PG | 1h 49min | Drama | 2016
Kevin Beam (Martin Henderson) and his wife, Christy (Jennifer Garner), dote on their three playful children: their oldest, 13-year-old Abbie (Brighton Sharbino); middle daughter Anna (Kylie Rogers); and the youngest, Adelynn (Courtney Fansler). One day, Anna develops a stomach pain that steadily worsens. After doctors misdiagnose her with relatively harmless conditions, ranging from acid reflux to lactose intolerance, the Beams discover that things are much more severe: Her disease could be lethal.

As Anna’s pain peaks, a pediatrician performs emergency surgery on what turns out to be an abdominal obstruction. He warns that without specialist treatment, she’ll die. The specialist he recommends is one of America’s foremost pediatric gastroenterologists, Boston-based Dr. Samuel Nurko (Eugenio Derbez). But Nurko is so overbooked that it’ll be months before he can examine Anna.
Against incredible odds, Kevin holds down the fort back home and Christy rushes Anna to Boston. Nurko advises more specialized treatment, including being fed through nasal tubes because Anna’s pain-wracked digestive system isn’t getting neural messages that enable digestion.
The chaos draws the couple into an agonizing regimen that revolves around Anna’s pills, diet, lab tests, clinical reviews, and flights to Boston that demand regular hospitalization. Watching their already frail Anna wither away stretches the prayerful family physically, emotionally, financially, and spiritually. The ordeal tests their faith in God, in themselves, and in each other. It also tests every ounce of little Anna’s resilience.
Then, when she’s out in the yard with her sisters, an accident that should’ve been fatal changes everything.
Blessed with an excellent cast, sensitive editing, and thoughtful cinematography, director Patricia Riggen draws on the real-life Christy’s memoir “Miracles From Heaven: A Little Girl and Her Amazing Story of Healing.”
Ms. Riggen’s opening low-angle shot of the giant hollow tree that Anna falls into brims with symbolism, already hinting that its gnarled, upturned bare branches look like so many hands stretching skyward in expectant prayer. In the background, Christy’s puzzled voiceover ponders the meaning of a miracle: something that can’t be explained by natural or scientific laws.
What’s unsaid is that some people attribute extraordinary events to divine agency, while others place them in the realm of mystery.

Everyday Goodness
Despite his explicitly spiritual theme, screenwriter Randy Brown’s storytelling is far from fanciful. Instead, it’s sincere, nuanced, and grounded. Christy here is no Bible-thumping, hymn-singing, saintly supermom. She’s human, often edgy, impatient, bitter, and sarcastic. She admits to losing faith and being unable to pray. She wonders whether God hears her in the first place. But even in the thick of self-pity, she sees a repeated, unexplained outpouring of love from complete strangers, not just family and friends.Mr. Brown’s characters, even supposedly self-righteous religious ones, don’t have smart answers for why suffering persists, striking some, sparing others. Still, they believe that connecting to God, even at their lowest points, beats walking away from him. Alongside the Beams, Mr. Brown is saying that God’s love surrounds us, even if we or our loved ones fall sick, have accidents, or die. Watch Christy’s testimony delivered at her church.

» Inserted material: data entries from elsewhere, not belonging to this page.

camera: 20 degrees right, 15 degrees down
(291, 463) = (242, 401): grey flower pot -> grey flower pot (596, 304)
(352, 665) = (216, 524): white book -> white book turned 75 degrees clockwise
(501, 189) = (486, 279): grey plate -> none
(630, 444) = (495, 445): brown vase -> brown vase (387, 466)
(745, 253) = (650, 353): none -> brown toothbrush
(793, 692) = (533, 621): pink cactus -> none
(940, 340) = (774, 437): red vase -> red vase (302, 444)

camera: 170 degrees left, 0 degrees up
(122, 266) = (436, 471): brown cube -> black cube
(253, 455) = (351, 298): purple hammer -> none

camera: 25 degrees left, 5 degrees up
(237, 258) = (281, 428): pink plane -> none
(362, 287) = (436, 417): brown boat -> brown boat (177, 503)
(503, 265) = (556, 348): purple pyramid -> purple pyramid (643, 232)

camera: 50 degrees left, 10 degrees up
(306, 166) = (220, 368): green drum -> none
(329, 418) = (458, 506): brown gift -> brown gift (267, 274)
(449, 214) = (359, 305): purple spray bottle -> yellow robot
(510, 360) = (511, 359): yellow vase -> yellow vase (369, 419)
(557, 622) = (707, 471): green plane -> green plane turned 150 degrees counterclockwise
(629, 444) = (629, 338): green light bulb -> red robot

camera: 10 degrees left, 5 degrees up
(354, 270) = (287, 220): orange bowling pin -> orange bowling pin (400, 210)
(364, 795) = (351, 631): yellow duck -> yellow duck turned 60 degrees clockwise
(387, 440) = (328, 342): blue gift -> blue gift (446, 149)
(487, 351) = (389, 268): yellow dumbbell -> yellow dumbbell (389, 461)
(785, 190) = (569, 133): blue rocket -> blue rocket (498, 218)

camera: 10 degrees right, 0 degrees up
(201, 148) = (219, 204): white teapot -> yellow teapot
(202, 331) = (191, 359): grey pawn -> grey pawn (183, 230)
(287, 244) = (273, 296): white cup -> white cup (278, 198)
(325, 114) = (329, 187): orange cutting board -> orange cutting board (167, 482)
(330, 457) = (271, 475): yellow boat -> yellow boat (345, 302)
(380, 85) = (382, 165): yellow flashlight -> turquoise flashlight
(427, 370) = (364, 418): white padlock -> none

Mr. Brown’s is a mature, balanced faith-based screenplay because it dwells on the real lesson of miracles and avoids making the miracles themselves talking points or spectacles. Many faith-based films spotlight miracles almost to the exclusion of everything else. This movie defies that. It’s saying that the miracle, however spectacular, isn’t the point. Faith in God and his love through the daily, inexplicable goodness of family, friends, and strangers is just as stunning.
The film is titled “miracles” rather than “miracle.” It doesn’t glorify a single miracle over others showing one manifestation of goodness as miraculous, while undermining others as coincidental or conventional.